_ACTIVITY_: Lines outside the range are not wanted. Give again exactly the lines between the line holding "X17780000Y65000D03*" and the line holding "X69030000Y-605000D03*", inclusive, from the listing below.

─── DATA RECORDS

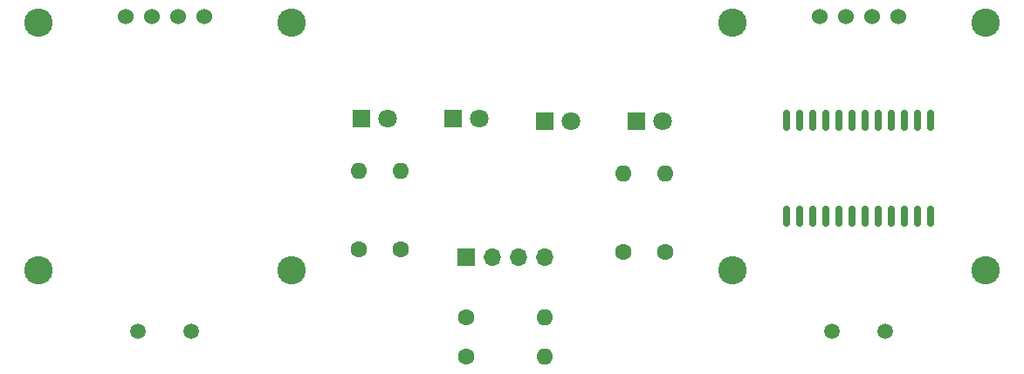
<source format=gbr>
%TF.GenerationSoftware,KiCad,Pcbnew,(6.0.5)*%
%TF.CreationDate,2022-08-06T13:23:44-04:00*%
%TF.ProjectId,RICM Greenpower Instrument Cluster,5249434d-2047-4726-9565-6e706f776572,rev?*%
%TF.SameCoordinates,Original*%
%TF.FileFunction,Soldermask,Bot*%
%TF.FilePolarity,Negative*%
%FSLAX46Y46*%
G04 Gerber Fmt 4.6, Leading zero omitted, Abs format (unit mm)*
G04 Created by KiCad (PCBNEW (6.0.5)) date 2022-08-06 13:23:44*
%MOMM*%
%LPD*%
G01*
G04 APERTURE LIST*
G04 Aperture macros list*
%AMRoundRect*
0 Rectangle with rounded corners*
0 $1 Rounding radius*
0 $2 $3 $4 $5 $6 $7 $8 $9 X,Y pos of 4 corners*
0 Add a 4 corners polygon primitive as box body*
4,1,4,$2,$3,$4,$5,$6,$7,$8,$9,$2,$3,0*
0 Add four circle primitives for the rounded corners*
1,1,$1+$1,$2,$3*
1,1,$1+$1,$4,$5*
1,1,$1+$1,$6,$7*
1,1,$1+$1,$8,$9*
0 Add four rect primitives between the rounded corners*
20,1,$1+$1,$2,$3,$4,$5,0*
20,1,$1+$1,$4,$5,$6,$7,0*
20,1,$1+$1,$6,$7,$8,$9,0*
20,1,$1+$1,$8,$9,$2,$3,0*%
G04 Aperture macros list end*
%ADD10C,1.500000*%
%ADD11C,1.600000*%
%ADD12O,1.600000X1.600000*%
%ADD13R,1.800000X1.800000*%
%ADD14C,1.800000*%
%ADD15R,1.700000X1.700000*%
%ADD16O,1.700000X1.700000*%
%ADD17C,2.750000*%
%ADD18C,1.524000*%
%ADD19RoundRect,0.150000X-0.150000X0.875000X-0.150000X-0.875000X0.150000X-0.875000X0.150000X0.875000X0*%
G04 APERTURE END LIST*
D10*
%TO.C,SW2*%
X83846600Y-30516000D03*
X78690400Y-30516000D03*
%TD*%
D11*
%TO.C,R3*%
X36830000Y-22606000D03*
D12*
X36830000Y-14986000D03*
%TD*%
D13*
%TO.C,D3*%
X41910000Y-9875000D03*
D14*
X44450000Y-9875000D03*
%TD*%
D10*
%TO.C,SW1*%
X16536600Y-30516000D03*
X11380400Y-30516000D03*
%TD*%
D13*
%TO.C,D1*%
X59690000Y-10160000D03*
D14*
X62230000Y-10160000D03*
%TD*%
D15*
%TO.C,J1*%
X43190000Y-23360000D03*
D16*
X45730000Y-23360000D03*
X48270000Y-23360000D03*
X50810000Y-23360000D03*
%TD*%
D11*
%TO.C,R1*%
X62484000Y-22860000D03*
D12*
X62484000Y-15240000D03*
%TD*%
D13*
%TO.C,D2*%
X50800000Y-10160000D03*
D14*
X53340000Y-10160000D03*
%TD*%
D11*
%TO.C,R6*%
X43180000Y-29210000D03*
D12*
X50800000Y-29210000D03*
%TD*%
D17*
%TO.C,DS2*%
X1720000Y-24605000D03*
X26220000Y-605000D03*
X26220000Y-24605000D03*
X1720000Y-605000D03*
D18*
X10160000Y65000D03*
X12700000Y65000D03*
X15240000Y65000D03*
X17780000Y65000D03*
%TD*%
D11*
%TO.C,R4*%
X32766000Y-22606000D03*
D12*
X32766000Y-14986000D03*
%TD*%
D11*
%TO.C,R2*%
X58420000Y-22860000D03*
D12*
X58420000Y-15240000D03*
%TD*%
D11*
%TO.C,R5*%
X43180000Y-33020000D03*
D12*
X50800000Y-33020000D03*
%TD*%
D17*
%TO.C,DS1*%
X69030000Y-605000D03*
X93530000Y-605000D03*
X93530000Y-24605000D03*
X69030000Y-24605000D03*
D18*
X77470000Y65000D03*
X80010000Y65000D03*
X82550000Y65000D03*
X85090000Y65000D03*
%TD*%
D13*
%TO.C,D4*%
X33020000Y-9875000D03*
D14*
X35560000Y-9875000D03*
%TD*%
D19*
%TO.C,U1*%
X74295000Y-10082000D03*
X75565000Y-10082000D03*
X76835000Y-10082000D03*
X78105000Y-10082000D03*
X79375000Y-10082000D03*
X80645000Y-10082000D03*
X81915000Y-10082000D03*
X83185000Y-10082000D03*
X84455000Y-10082000D03*
X85725000Y-10082000D03*
X86995000Y-10082000D03*
X88265000Y-10082000D03*
X88265000Y-19382000D03*
X86995000Y-19382000D03*
X85725000Y-19382000D03*
X84455000Y-19382000D03*
X83185000Y-19382000D03*
X81915000Y-19382000D03*
X80645000Y-19382000D03*
X79375000Y-19382000D03*
X78105000Y-19382000D03*
X76835000Y-19382000D03*
X75565000Y-19382000D03*
X74295000Y-19382000D03*
%TD*%
M02*

</source>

──────

_RESPONSE BOX_:
X17780000Y65000D03*
%TD*%
D11*
%TO.C,R4*%
X32766000Y-22606000D03*
D12*
X32766000Y-14986000D03*
%TD*%
D11*
%TO.C,R2*%
X58420000Y-22860000D03*
D12*
X58420000Y-15240000D03*
%TD*%
D11*
%TO.C,R5*%
X43180000Y-33020000D03*
D12*
X50800000Y-33020000D03*
%TD*%
D17*
%TO.C,DS1*%
X69030000Y-605000D03*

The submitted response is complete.